> _TO DO_
Set down the listing below again, exactly as written.

-.-.-

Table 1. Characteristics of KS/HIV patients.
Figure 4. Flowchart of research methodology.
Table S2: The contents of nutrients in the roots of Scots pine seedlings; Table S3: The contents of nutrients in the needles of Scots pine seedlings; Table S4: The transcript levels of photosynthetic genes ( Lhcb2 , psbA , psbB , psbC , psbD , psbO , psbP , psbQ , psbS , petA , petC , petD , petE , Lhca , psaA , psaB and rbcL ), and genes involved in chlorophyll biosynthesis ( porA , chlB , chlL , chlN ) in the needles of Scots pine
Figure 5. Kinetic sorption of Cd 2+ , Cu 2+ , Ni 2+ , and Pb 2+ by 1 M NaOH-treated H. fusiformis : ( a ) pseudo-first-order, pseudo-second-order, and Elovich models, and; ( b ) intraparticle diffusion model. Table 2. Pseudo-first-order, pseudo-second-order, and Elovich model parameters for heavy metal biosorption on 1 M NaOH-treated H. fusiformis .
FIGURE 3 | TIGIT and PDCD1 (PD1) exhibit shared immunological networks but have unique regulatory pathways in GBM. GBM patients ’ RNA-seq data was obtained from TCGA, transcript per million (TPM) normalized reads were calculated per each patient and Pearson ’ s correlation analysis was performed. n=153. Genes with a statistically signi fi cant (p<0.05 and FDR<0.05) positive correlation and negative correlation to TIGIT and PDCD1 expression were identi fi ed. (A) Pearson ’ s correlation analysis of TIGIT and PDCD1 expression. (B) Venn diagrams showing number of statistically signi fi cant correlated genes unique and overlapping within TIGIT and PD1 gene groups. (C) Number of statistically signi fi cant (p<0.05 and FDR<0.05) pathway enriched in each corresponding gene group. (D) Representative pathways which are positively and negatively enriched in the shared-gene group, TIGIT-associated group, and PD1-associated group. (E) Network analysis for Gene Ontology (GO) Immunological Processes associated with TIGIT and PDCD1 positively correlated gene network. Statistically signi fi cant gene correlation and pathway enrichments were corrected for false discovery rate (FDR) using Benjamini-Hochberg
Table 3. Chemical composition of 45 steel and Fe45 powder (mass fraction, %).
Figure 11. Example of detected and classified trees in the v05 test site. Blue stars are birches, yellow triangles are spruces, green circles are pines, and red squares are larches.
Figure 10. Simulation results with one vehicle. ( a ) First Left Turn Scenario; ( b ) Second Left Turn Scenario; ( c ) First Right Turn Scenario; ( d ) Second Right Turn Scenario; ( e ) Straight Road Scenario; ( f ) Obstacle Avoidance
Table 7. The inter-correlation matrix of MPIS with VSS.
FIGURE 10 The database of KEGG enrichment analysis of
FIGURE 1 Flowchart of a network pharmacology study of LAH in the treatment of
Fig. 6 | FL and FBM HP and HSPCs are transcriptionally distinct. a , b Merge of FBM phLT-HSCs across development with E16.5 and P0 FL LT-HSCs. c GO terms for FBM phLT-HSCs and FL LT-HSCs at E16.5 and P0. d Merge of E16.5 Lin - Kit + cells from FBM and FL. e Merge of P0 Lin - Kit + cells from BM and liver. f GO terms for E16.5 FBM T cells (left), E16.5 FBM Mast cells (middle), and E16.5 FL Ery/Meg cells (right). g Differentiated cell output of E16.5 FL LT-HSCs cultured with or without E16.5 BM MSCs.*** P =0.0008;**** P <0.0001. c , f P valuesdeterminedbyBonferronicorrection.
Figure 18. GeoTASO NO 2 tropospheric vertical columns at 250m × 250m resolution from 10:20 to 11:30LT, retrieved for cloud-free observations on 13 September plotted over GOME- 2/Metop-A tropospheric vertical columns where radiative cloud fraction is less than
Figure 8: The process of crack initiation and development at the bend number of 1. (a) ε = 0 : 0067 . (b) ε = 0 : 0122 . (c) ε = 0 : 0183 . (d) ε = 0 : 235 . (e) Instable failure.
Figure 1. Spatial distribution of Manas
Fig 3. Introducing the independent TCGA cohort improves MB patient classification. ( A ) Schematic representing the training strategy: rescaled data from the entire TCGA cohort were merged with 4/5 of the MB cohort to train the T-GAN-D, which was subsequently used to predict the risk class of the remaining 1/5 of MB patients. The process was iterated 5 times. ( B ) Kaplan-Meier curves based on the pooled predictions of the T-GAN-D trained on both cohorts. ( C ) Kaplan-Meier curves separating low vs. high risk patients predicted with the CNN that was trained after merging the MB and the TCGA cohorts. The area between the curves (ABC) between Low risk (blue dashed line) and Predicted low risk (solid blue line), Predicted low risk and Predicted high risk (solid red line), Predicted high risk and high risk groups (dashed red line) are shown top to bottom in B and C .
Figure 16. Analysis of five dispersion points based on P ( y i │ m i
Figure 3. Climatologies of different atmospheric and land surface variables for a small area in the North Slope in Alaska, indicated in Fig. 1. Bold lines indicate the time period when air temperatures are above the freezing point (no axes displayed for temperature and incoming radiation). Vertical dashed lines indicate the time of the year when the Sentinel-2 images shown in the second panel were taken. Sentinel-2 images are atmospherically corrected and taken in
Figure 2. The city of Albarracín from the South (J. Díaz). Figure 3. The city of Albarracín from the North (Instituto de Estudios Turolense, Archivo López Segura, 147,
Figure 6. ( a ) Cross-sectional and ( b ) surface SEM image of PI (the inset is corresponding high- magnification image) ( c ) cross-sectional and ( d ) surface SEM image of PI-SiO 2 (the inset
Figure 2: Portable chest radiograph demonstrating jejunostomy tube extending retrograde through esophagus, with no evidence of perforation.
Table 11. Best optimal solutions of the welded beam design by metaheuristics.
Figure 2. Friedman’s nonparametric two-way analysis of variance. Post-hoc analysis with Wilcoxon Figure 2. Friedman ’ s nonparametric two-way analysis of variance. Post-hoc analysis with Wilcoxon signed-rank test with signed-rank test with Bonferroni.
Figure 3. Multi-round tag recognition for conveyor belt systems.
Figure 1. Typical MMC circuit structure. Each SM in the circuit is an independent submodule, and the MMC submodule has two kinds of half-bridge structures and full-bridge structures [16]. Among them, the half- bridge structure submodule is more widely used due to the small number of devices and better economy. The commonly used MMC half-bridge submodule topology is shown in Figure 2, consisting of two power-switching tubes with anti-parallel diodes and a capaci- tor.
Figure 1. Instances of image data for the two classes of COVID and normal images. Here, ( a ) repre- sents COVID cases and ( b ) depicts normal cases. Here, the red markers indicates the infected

-.-.-

> _YOUR RESPONSE_
Table 1. Characteristics of KS/HIV patients.
Figure 4. Flowchart of research methodology.
Table S2: The contents of nutrients in the roots of Scots pine seedlings; Table S3: The contents of nutrients in the needles of Scots pine seedlings; Table S4: The transcript levels of photosynthetic genes ( Lhcb2 , psbA , psbB , psbC , psbD , psbO , psbP , psbQ , psbS , petA , petC , petD , petE , Lhca , psaA , psaB and rbcL ), and genes involved in chlorophyll biosynthesis ( porA , chlB , chlL , chlN ) in the needles of Scots pine
Figure 5. Kinetic sorption of Cd 2+ , Cu 2+ , Ni 2+ , and Pb 2+ by 1 M NaOH-treated H. fusiformis : ( a ) pseudo-first-order, pseudo-second-order, and Elovich models, and; ( b ) intraparticle diffusion model. Table 2. Pseudo-first-order, pseudo-second-order, and Elovich model parameters for heavy metal biosorption on 1 M NaOH-treated H. fusiformis .
FIGURE 3 | TIGIT and PDCD1 (PD1) exhibit shared immunological networks but have unique regulatory pathways in GBM. GBM patients ’ RNA-seq data was obtained from TCGA, transcript per million (TPM) normalized reads were calculated per each patient and Pearson ’ s correlation analysis was performed. n=153. Genes with a statistically signi fi cant (p<0.05 and FDR<0.05) positive correlation and negative correlation to TIGIT and PDCD1 expression were identi fi ed. (A) Pearson ’ s correlation analysis of TIGIT and PDCD1 expression. (B) Venn diagrams showing number of statistically signi fi cant correlated genes unique and overlapping within TIGIT and PD1 gene groups. (C) Number of statistically signi fi cant (p<0.05 and FDR<0.05) pathway enriched in each corresponding gene group. (D) Representative pathways which are positively and negatively enriched in the shared-gene group, TIGIT-associated group, and PD1-associated group. (E) Network analysis for Gene Ontology (GO) Immunological Processes associated with TIGIT and PDCD1 positively correlated gene network. Statistically signi fi cant gene correlation and pathway enrichments were corrected for false discovery rate (FDR) using Benjamini-Hochberg
Table 3. Chemical composition of 45 steel and Fe45 powder (mass fraction, %).
Figure 11. Example of detected and classified trees in the v05 test site. Blue stars are birches, yellow triangles are spruces, green circles are pines, and red squares are larches.
Figure 10. Simulation results with one vehicle. ( a ) First Left Turn Scenario; ( b ) Second Left Turn Scenario; ( c ) First Right Turn Scenario; ( d ) Second Right Turn Scenario; ( e ) Straight Road Scenario; ( f ) Obstacle Avoidance
Table 7. The inter-correlation matrix of MPIS with VSS.
FIGURE 10 The database of KEGG enrichment analysis of
FIGURE 1 Flowchart of a network pharmacology study of LAH in the treatment of
Fig. 6 | FL and FBM HP and HSPCs are transcriptionally distinct. a , b Merge of FBM phLT-HSCs across development with E16.5 and P0 FL LT-HSCs. c GO terms for FBM phLT-HSCs and FL LT-HSCs at E16.5 and P0. d Merge of E16.5 Lin - Kit + cells from FBM and FL. e Merge of P0 Lin - Kit + cells from BM and liver. f GO terms for E16.5 FBM T cells (left), E16.5 FBM Mast cells (middle), and E16.5 FL Ery/Meg cells (right). g Differentiated cell output of E16.5 FL LT-HSCs cultured with or without E16.5 BM MSCs.*** P =0.0008;**** P <0.0001. c , f P valuesdeterminedbyBonferronicorrection.
Figure 18. GeoTASO NO 2 tropospheric vertical columns at 250m × 250m resolution from 10:20 to 11:30LT, retrieved for cloud-free observations on 13 September plotted over GOME- 2/Metop-A tropospheric vertical columns where radiative cloud fraction is less than
Figure 8: The process of crack initiation and development at the bend number of 1. (a) ε = 0 : 0067 . (b) ε = 0 : 0122 . (c) ε = 0 : 0183 . (d) ε = 0 : 235 . (e) Instable failure.
Figure 1. Spatial distribution of Manas
Fig 3. Introducing the independent TCGA cohort improves MB patient classification. ( A ) Schematic representing the training strategy: rescaled data from the entire TCGA cohort were merged with 4/5 of the MB cohort to train the T-GAN-D, which was subsequently used to predict the risk class of the remaining 1/5 of MB patients. The process was iterated 5 times. ( B ) Kaplan-Meier curves based on the pooled predictions of the T-GAN-D trained on both cohorts. ( C ) Kaplan-Meier curves separating low vs. high risk patients predicted with the CNN that was trained after merging the MB and the TCGA cohorts. The area between the curves (ABC) between Low risk (blue dashed line) and Predicted low risk (solid blue line), Predicted low risk and Predicted high risk (solid red line), Predicted high risk and high risk groups (dashed red line) are shown top to bottom in B and C .
Figure 16. Analysis of five dispersion points based on P ( y i │ m i
Figure 3. Climatologies of different atmospheric and land surface variables for a small area in the North Slope in Alaska, indicated in Fig. 1. Bold lines indicate the time period when air temperatures are above the freezing point (no axes displayed for temperature and incoming radiation). Vertical dashed lines indicate the time of the year when the Sentinel-2 images shown in the second panel were taken. Sentinel-2 images are atmospherically corrected and taken in
Figure 2. The city of Albarracín from the South (J. Díaz). Figure 3. The city of Albarracín from the North (Instituto de Estudios Turolense, Archivo López Segura, 147,
Figure 6. ( a ) Cross-sectional and ( b ) surface SEM image of PI (the inset is corresponding high- magnification image) ( c ) cross-sectional and ( d ) surface SEM image of PI-SiO 2 (the inset
Figure 2: Portable chest radiograph demonstrating jejunostomy tube extending retrograde through esophagus, with no evidence of perforation.
Table 11. Best optimal solutions of the welded beam design by metaheuristics.
Figure 2. Friedman’s nonparametric two-way analysis of variance. Post-hoc analysis with Wilcoxon Figure 2. Friedman ’ s nonparametric two-way analysis of variance. Post-hoc analysis with Wilcoxon signed-rank test with signed-rank test with Bonferroni.
Figure 3. Multi-round tag recognition for conveyor belt systems.
Figure 1. Typical MMC circuit structure. Each SM in the circuit is an independent submodule, and the MMC submodule has two kinds of half-bridge structures and full-bridge structures [16]. Among them, the half- bridge structure submodule is more widely used due to the small number of devices and better economy. The commonly used MMC half-bridge submodule topology is shown in Figure 2, consisting of two power-switching tubes with anti-parallel diodes and a capaci- tor.
Figure 1. Instances of image data for the two classes of COVID and normal images. Here, ( a ) repre- sents COVID cases and ( b ) depicts normal cases. Here, the red markers indicates the infected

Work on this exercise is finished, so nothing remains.